Она вздрогнула, как девочка, которую суровый отец застал врасплох за разглядыванием журнала сомнительного содержания, и медленно повернулась к Констансу. Все верно, с горечью отметил Конни, она боится. Боится меня и того, что произошло ночью. А от страха до ненависти всего лишь пара шагов…
— Ну что ты, Конни, — мягко возразила она, — конечно же, нет.
Ее голос, мягкий и чуть дрожащий, поверг его в изумление.

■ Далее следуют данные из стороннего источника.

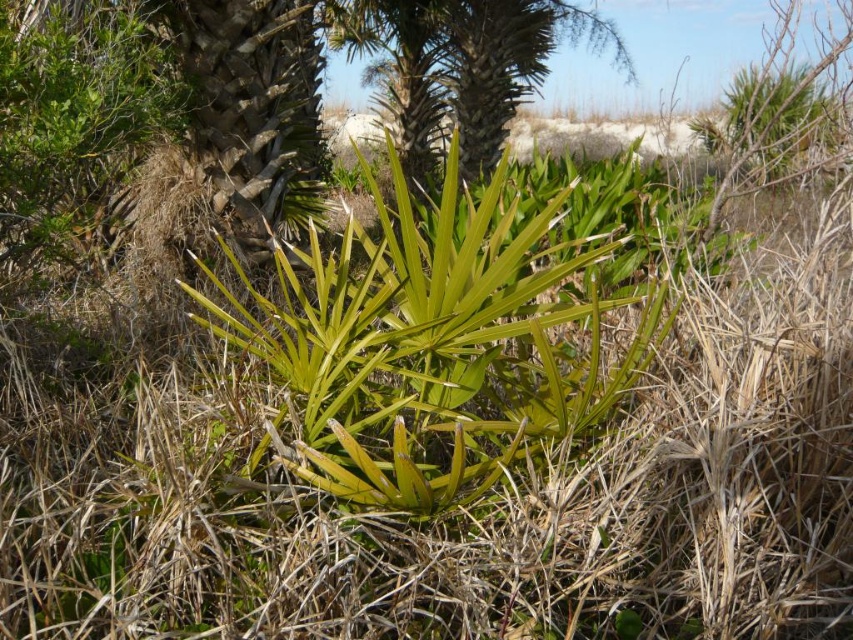
Can you confirm if green leafy plant at center is positioned to the right of green leafy palm tree at center?

Indeed, green leafy plant at center is positioned on the right side of green leafy palm tree at center.

Consider the image. Is green leafy plant at center above green leafy palm tree at center?

No.

Does point (515, 244) lie behind point (347, 51)?

No, it is in front of (347, 51).

The width and height of the screenshot is (853, 640). What are the coordinates of `green leafy plant at center` in the screenshot? It's located at (430, 348).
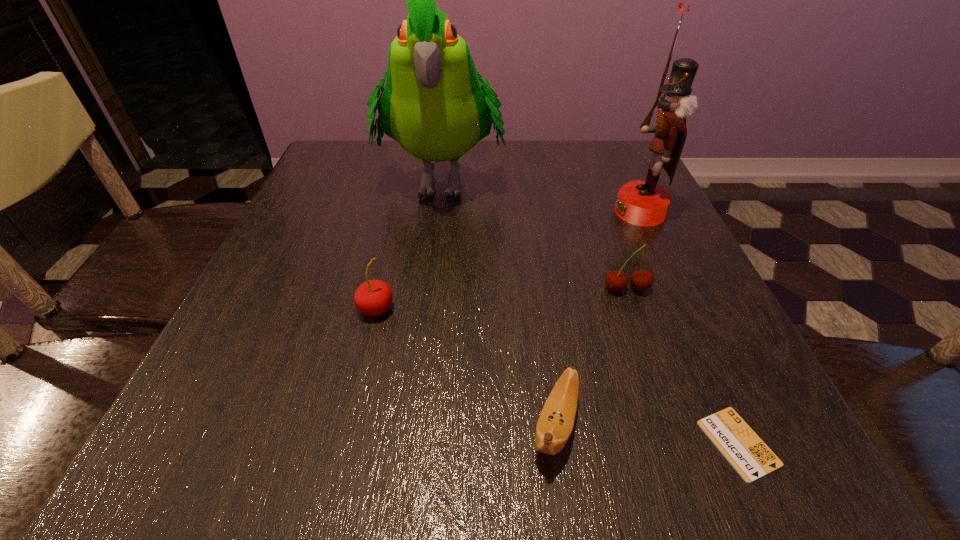
You are a GUI agent. You are given a task and a screenshot of the screen. Output one action in this format:
    pyautogui.click(x=<x>, y=<y>)
    Task: Click on the free space located 0.290m on the front-facing side of the nutcracker
    This screenshot has height=540, width=960.
    Given the screenshot: What is the action you would take?
    pyautogui.click(x=480, y=212)

At what (x,y) coordinates should I click in order to perform the action: click on vacant region located on the back of the left cherry. Please return your answer as a coordinate pair (x, y). This screenshot has height=540, width=960. Looking at the image, I should click on (400, 205).

Locate an element on the screen. The height and width of the screenshot is (540, 960). vacant space located 0.150m on the surface of the right cherry is located at coordinates [655, 370].

The width and height of the screenshot is (960, 540). What are the coordinates of `vacant space located 0.170m on the left of the banana` in the screenshot? It's located at coord(401,424).

Locate an element on the screen. Image resolution: width=960 pixels, height=540 pixels. vacant space located on the left of the shortest object is located at coordinates (394, 443).

What are the coordinates of `object that is at the far edge` in the screenshot? It's located at (433, 104).

Locate an element on the screen. The height and width of the screenshot is (540, 960). banana that is at the near edge is located at coordinates (556, 421).

At what (x,y) coordinates should I click in order to perform the action: click on identity card that is at the near edge. Please return your answer as a coordinate pair (x, y). The image size is (960, 540). Looking at the image, I should click on (741, 446).

Where is `nutcracker situated at the right edge`? The image size is (960, 540). nutcracker situated at the right edge is located at coordinates (646, 203).

Locate an element on the screen. This screenshot has height=540, width=960. cherry located at the right edge is located at coordinates (616, 281).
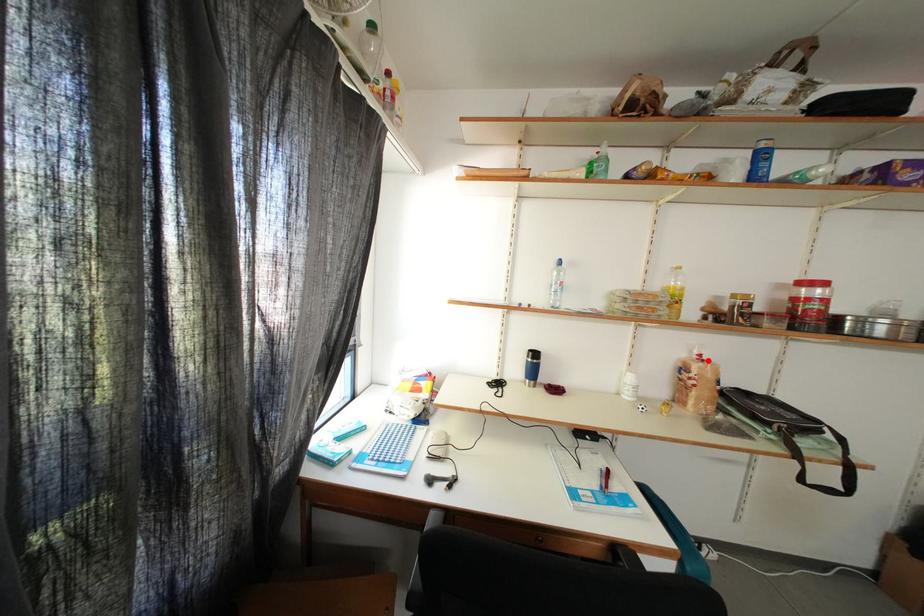
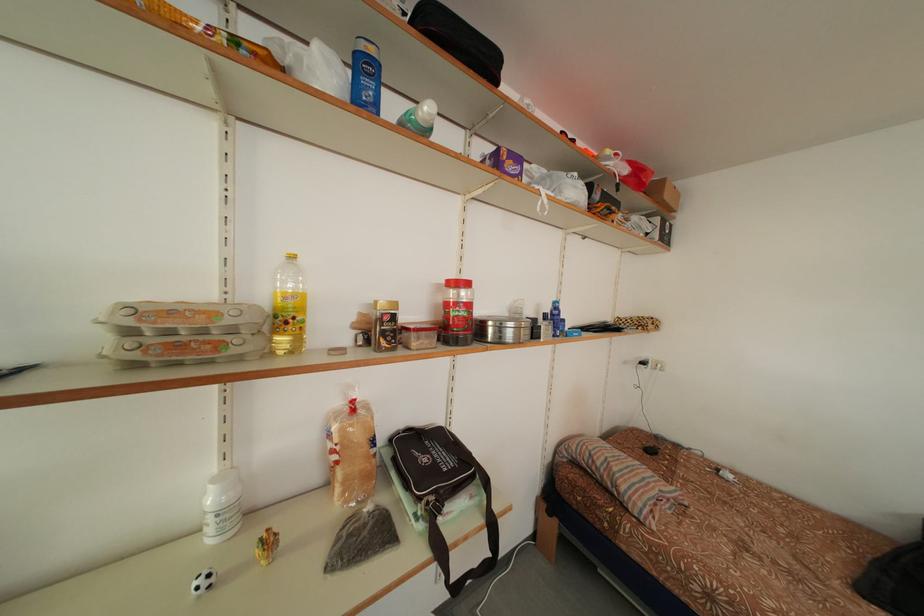
Find the pixel in the second image that matches the highlighted location in the first image.

(360, 407)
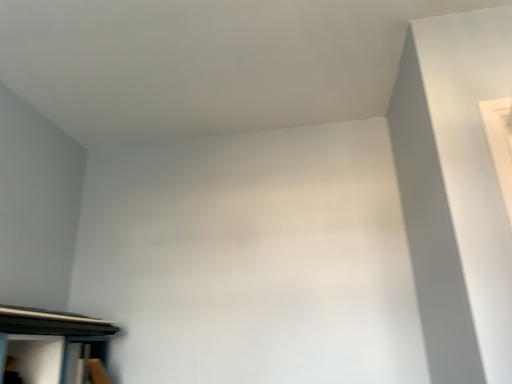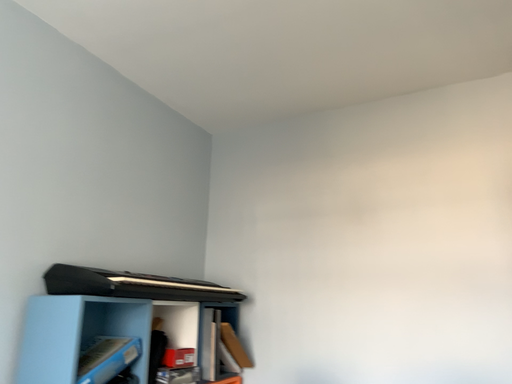
Question: Which way did the camera rotate in the video?

Choices:
 (A) rotated left
 (B) rotated right

Answer: (A)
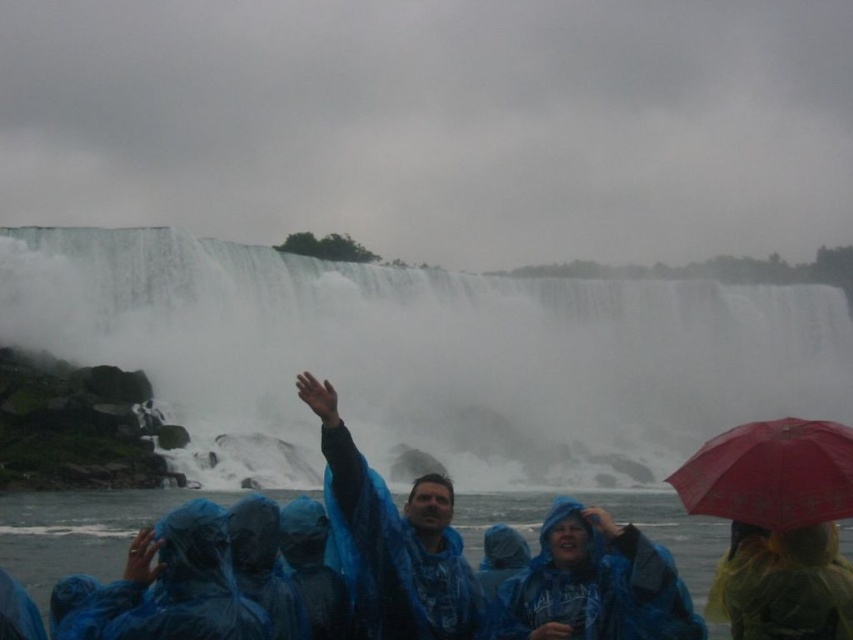
Question: Does blue waterproof jacket at lower center appear over yellow translucent raincoat at lower right?

Choices:
 (A) yes
 (B) no

Answer: (A)

Question: Where is blue waterproof jacket at center located in relation to blue waterproof poncho at lower left in the image?

Choices:
 (A) above
 (B) below

Answer: (A)

Question: Which object is positioned closest to the yellow translucent raincoat at lower right?

Choices:
 (A) white misty waterfall at upper center
 (B) red matte umbrella at lower right
 (C) blue waterproof poncho at lower left
 (D) transparent blue raincoats at lower center

Answer: (B)

Question: Does blue waterproof jacket at center appear under red matte umbrella at lower right?

Choices:
 (A) no
 (B) yes

Answer: (B)

Question: Which object is the farthest from the blue waterproof jacket at center?

Choices:
 (A) blue waterproof poncho at lower left
 (B) transparent blue raincoats at lower center

Answer: (B)

Question: Which point appears closest to the camera in this image?

Choices:
 (A) (22, 506)
 (B) (747, 472)

Answer: (B)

Что все это значит? Тонкая ирония, чтобы ударить его побольнее, защитная реакция или настоящее понимание?
— Нет? — удивленно переспросил он. — Но ведь я… То есть мы… — Он запнулся, и в глубине души затеплилась надежда, что Гермия попросту не помнит…
— Нет. Мы были оба хороши. Я тоже виновата. Ты предупреждал меня о миринго, но я… Я, как обычно, не захотела слушать. Не беспокойся, я не виню тебя. Просто… — Ее голос срывался, и Констанс почувствовал: вот-вот, и она заплачет. — Просто… Мне очень стыдно. И я понимаю, что лучше обо всем забыть.
Вот как? Забыть? Констансу показалось, что его окунули в какую-то скользкую и холодную жижу, и эта жижа льется ему в рот, глаза, уши. Забыть… Наверное, она может забыть. А вот он? Никогда… Как можно забыть о том, что есть солнце, небо, трава, вода? Так же нельзя забыть и о любви. Почему Гермия не понимает такой простой истины? Ответ прост: она любит. Но не его, а Пойта, своего незабвенного пропавшего жениха. А что остается ему, Констансу? Ответ: смириться и делать вид, что ничего не произошло. Все просто. Настолько просто, что хочется умереть. Удавиться на ближайшей пальме… Только Гермия не даст. Из гуманных соображений…
— Конни?
Он вздрогнул. Его имя, произнесенное этим голосом, этими губами, солнечным лучиком прорезало мрачные мысли.
— Да, Герми. Все будет так, как ты скажешь.
Деревня Мамиро осталась позади. В прошлом остались Китали и Бола, веселая свадьба, миринго и сумасшедшая ночь… Гермия не могла забыть фразу Констанса «все будет так, как ты скажешь». Что это означало? Он перекладывал на нее всю ответственность за происходящее или давал ей возможность выбора? А может быть, ему было попросту все равно, и он обрадовался тому, что Гермия приняла именно такое решение? Хотя, на радостного он не очень-то похож… Темные брови сдвинулись к переносице, нависли над глазами, как утесы над морем, тонкие губы плотно сжаты… Нет, ему не все равно. Констанс переживает. Только из-за чего? Гермия боялась, что объяснение будет трудным, но оно прошло гладко. Тогда почему ей так больно, как будто душа исколота тысячей иголок?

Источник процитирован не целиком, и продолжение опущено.